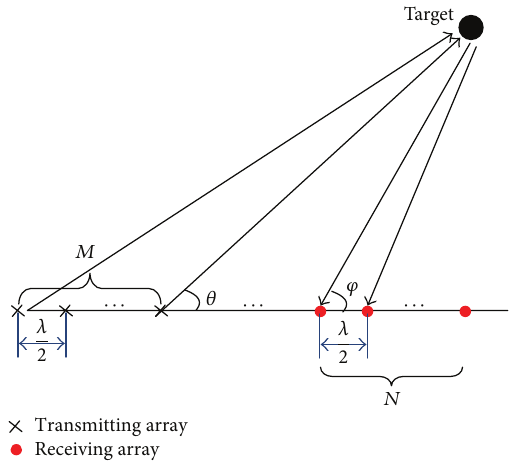
Figure 1: The configuration of bistatic MIMO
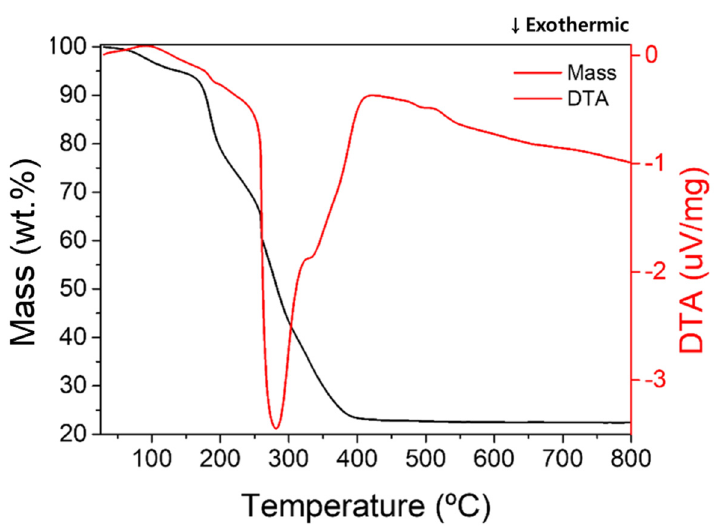
Figure 2. TGA curve of as-spun NZF nanofibers. An initial mass decrease of about 6% occurred in the temperature range of 60 °C to 140 °C, and it was likely due to the volatilization of adsorbed moisture and residual sol- vent. The DTA peaks are 100 °C and 135 °C, respectively, and these reactions are endo- thermic near the boiling points of water and DMF. Endothermic DTA peaks are observed at 100 °C, 135 °C and it is near the boiling point of water and DMF. The mass loss of 16%, starting at around 180 °C, lasts up to 200 °C. The mass-loss rate decreased from 200 °C to 250 °C and then increased. This result explained how the endothermic reaction of glass transition suppressed the exothermic of PVP decomposition. After that, a strong exother- mic reaction and mass loss were observed near 260 °C, which was likely rapid PVP de- composition by ignition and combustion. Then there was a continuous exothermic reac- tion and mass loss by the decomposition of residual carbon black and crystallization of metal ion.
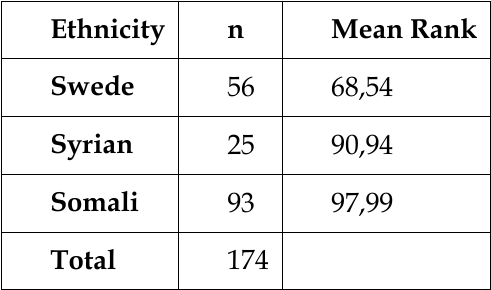
Table 27. Willingness to use the Digital Health Centre and ethnicity. Kruskal-Wallis mean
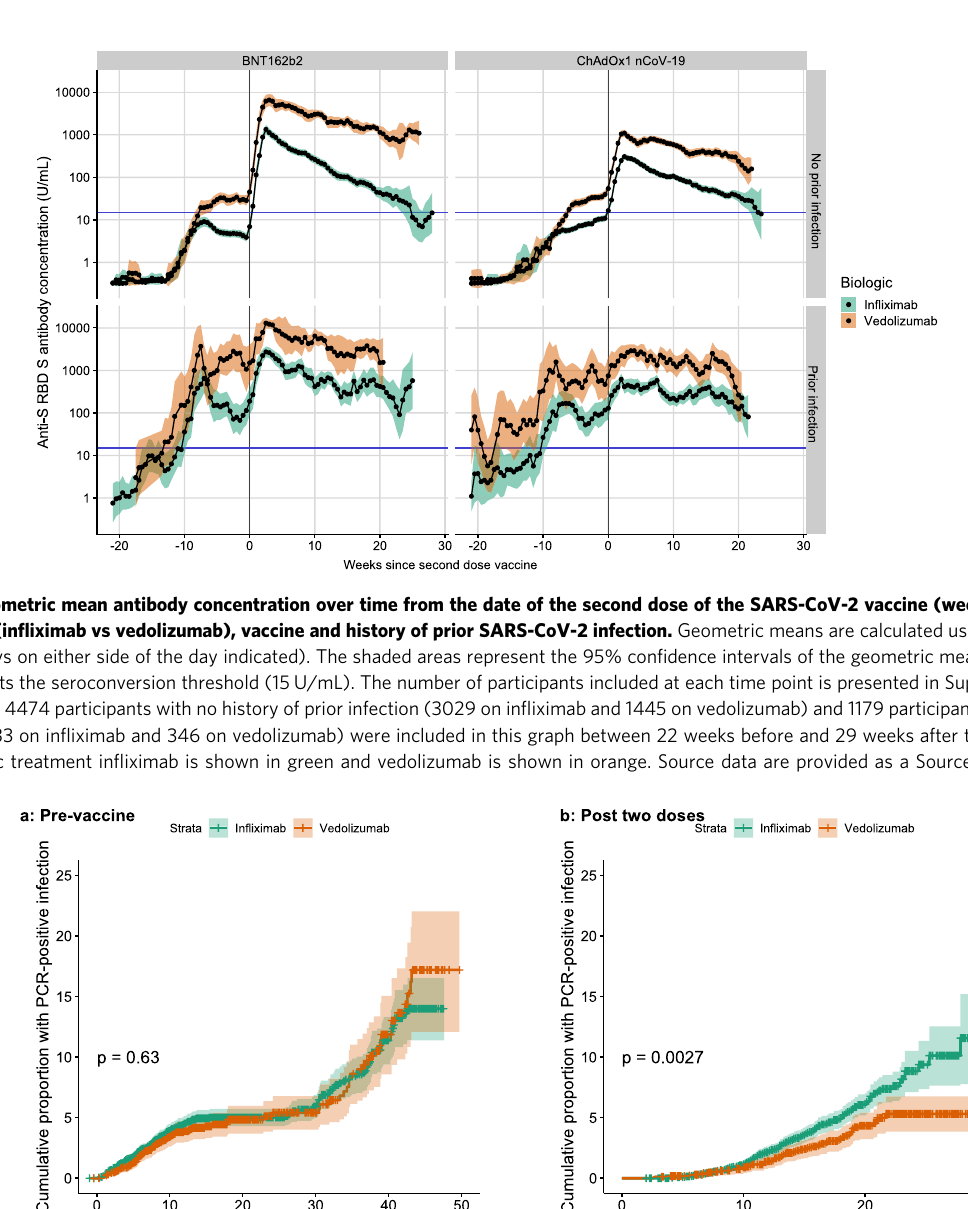
eliciting high-prevalence CD4 responses covering diverse HLA-II haplotypes 28,32 . Use of this spike MEP in otherwise healthy SARS-CoV-2 seropositive individuals elicits a T cell response in 83% of individuals at 16 – 18 weeks after natural SARS- CoV-2 infection and 91% of healthy individuals 2 – 3 weeks after two-dose vacci- nation with seronegative individuals showing a level of response indistinguishable from pre-pandemic controls 28,32 . Plates were cultured for 18 – 20 h before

→ YOUR OBJECTIVE
Which of the lines in the data hold the string "Figure"? Report each of them by copying it.

→ EXERCISE RESULT
Figure 1: The configuration of bistatic MIMO
Figure 2. TGA curve of as-spun NZF nanofibers. An initial mass decrease of about 6% occurred in the temperature range of 60 °C to 140 °C, and it was likely due to the volatilization of adsorbed moisture and residual sol- vent. The DTA peaks are 100 °C and 135 °C, respectively, and these reactions are endo- thermic near the boiling points of water and DMF. Endothermic DTA peaks are observed at 100 °C, 135 °C and it is near the boiling point of water and DMF. The mass loss of 16%, starting at around 180 °C, lasts up to 200 °C. The mass-loss rate decreased from 200 °C to 250 °C and then increased. This result explained how the endothermic reaction of glass transition suppressed the exothermic of PVP decomposition. After that, a strong exother- mic reaction and mass loss were observed near 260 °C, which was likely rapid PVP de- composition by ignition and combustion. Then there was a continuous exothermic reac- tion and mass loss by the decomposition of residual carbon black and crystallization of metal ion.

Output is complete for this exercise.